The similarities with honeypots should be obvious.

Publicly announcing and disclosing an intrusion that could still yield valuable intelligence is an extremely poor use of a scarce resource. Granted, the sheer scale of the cyberwar and massive number of incidents reduce the value of any one single event. Additionally the limited COINTEL resources of the actors would seem to limit the utility of manipulation, however it remains an intriguing possibility.

NOTE: we are ignoring directly destructive or distruptive attacks against the computer, such as Stuxnet, to focus specifically on the espionage angle.

Back Hack

First, a brief history lesson. In the 1990s hackers used to put systems online with the latest rumored vulnerabilities. They would monitor to see when they were hacked, and from where. Then the hacker would hack each bounce box back up the chain (hence “back hack”) until he was in a position to collect the adversary’s toolchain. This was one way that 0days and private tools were stolen. This technique predates honeypots.

As has been noted in numerous research reports, the quality of the adversary’s toolchain varies considerably, and generally tends towards shoddy. Exploitable bugs in the C&C software used in intrusions are common, and indeed are typically easy to find and exploit. Laurent Oudot published a large number of such bugs at SyScan Singapore 2010 (unfortunately the archive isn’t online, so here’s the []).

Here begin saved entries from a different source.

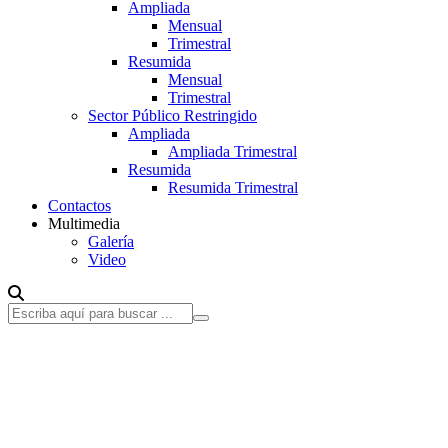
Ampliada
Mensual
Trimestral
Resumida
Mensual
Trimestral
Sector Público Restringido
Ampliada
Ampliada Trimestral
Resumida
Resumida Trimestral
Contactos
Multimedia
Galería
Video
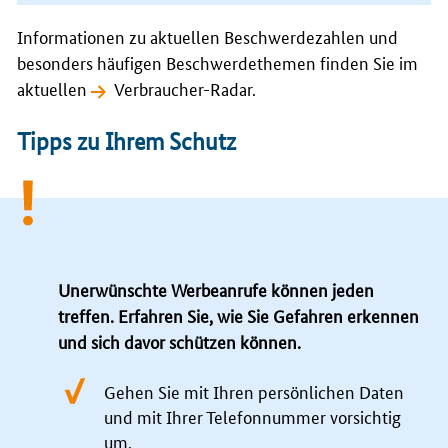
Informationen zu aktuellen Beschwerdezahlen und
besonders häufigen Beschwerdethemen finden Sie im
aktuellen
Verbraucher-Radar.
Tipps zu Ihrem Schutz
Unerwünschte Werbeanrufe können jeden
treffen. Erfahren Sie, wie Sie Gefahren erkennen
und sich davor schützen können.
Gehen Sie mit Ihren persönlichen Daten
und mit Ihrer Telefonnummer vorsichtig
um.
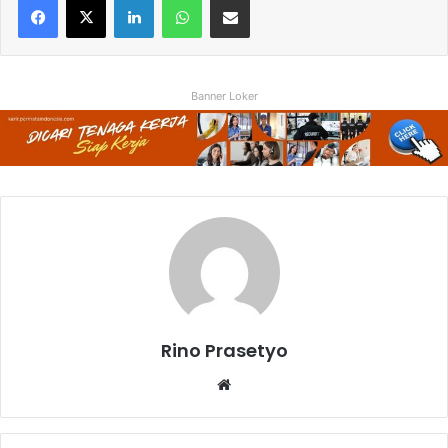
Banner Loker
Rino Prasetyo
Website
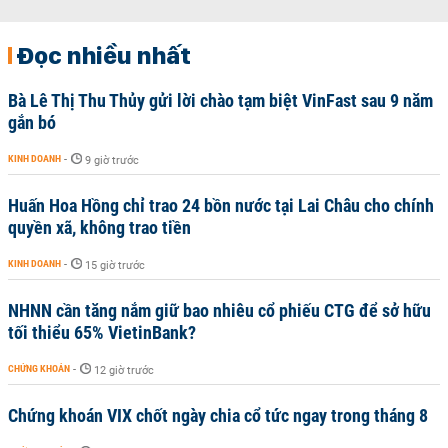
Đọc nhiều nhất
Bà Lê Thị Thu Thủy gửi lời chào tạm biệt VinFast sau 9 năm
gắn bó
KINH DOANH
-
9 giờ trước
Huấn Hoa Hồng chỉ trao 24 bồn nước tại Lai Châu cho chính
quyền xã, không trao tiền
KINH DOANH
-
15 giờ trước
NHNN cần tăng nắm giữ bao nhiêu cổ phiếu CTG để sở hữu
tối thiểu 65% VietinBank?
CHỨNG KHOÁN
-
12 giờ trước
Chứng khoán VIX chốt ngày chia cổ tức ngay trong tháng 8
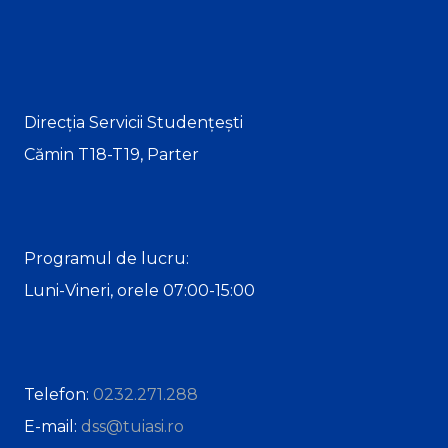
Direcția Servicii Studențești
Cămin T18-T19, Parter
Programul de lucru:
Luni-Vineri, orele 07:00-15:00
Telefon:
0232.271.288
E-mail:
dss@tuiasi.ro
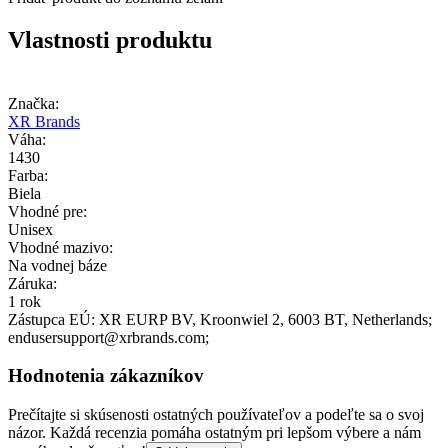
Vlastnosti produktu
Značka:
XR Brands
Váha:
1430
Farba:
Biela
Vhodné pre:
Unisex
Vhodné mazivo:
Na vodnej báze
Záruka:
1 rok
Zástupca EÚ:
XR EURP BV
, Kroonwiel 2
, 6003 BT
, Netherlands;
endusersupport@xrbrands.com;
Hodnotenia zákazníkov
Prečítajte si skúsenosti ostatných používateľov a podeľte sa o svoj
názor. Každá recenzia pomáha ostatným pri lepšom výbere a nám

One possible COINTEL operation would be to replace the opponent’s software with a malicious version that attacks the C&C infrastructure. This would enable any number of follow-up operations to exploit the intelligence opportunities. A recent public example of this was the “Georgia Hacker”, well summarized in this [article].

COINTEL SHMOINTEL, its an election year!

This outlines my position on why actors in the global game of cyberwar are motivated to remain silent about incidents. These motivators are all COINTEL based.

COINTEL is a powerful guiding force in information warfare. But it is not, of course, the only consideration. This is where I have to agree with Adam’s conclusion. The value of a COINTEL operation, whether basic denial or manipulation, has to be judged against the value that can be gained from disclosing the incident. This judgment is for the politicians and other policy makers. It is a strategic decision that must be made to reflect policy and advance your own position (at least, that’s the theory).

There are instances where disclosing an intrusion and the details of that intrusion make more sense than maintaining silence. There are also, I believe, instances where this is emphatically not the case. Unfortunately these decisions will be made by people who know little to nothing about computers or hacking.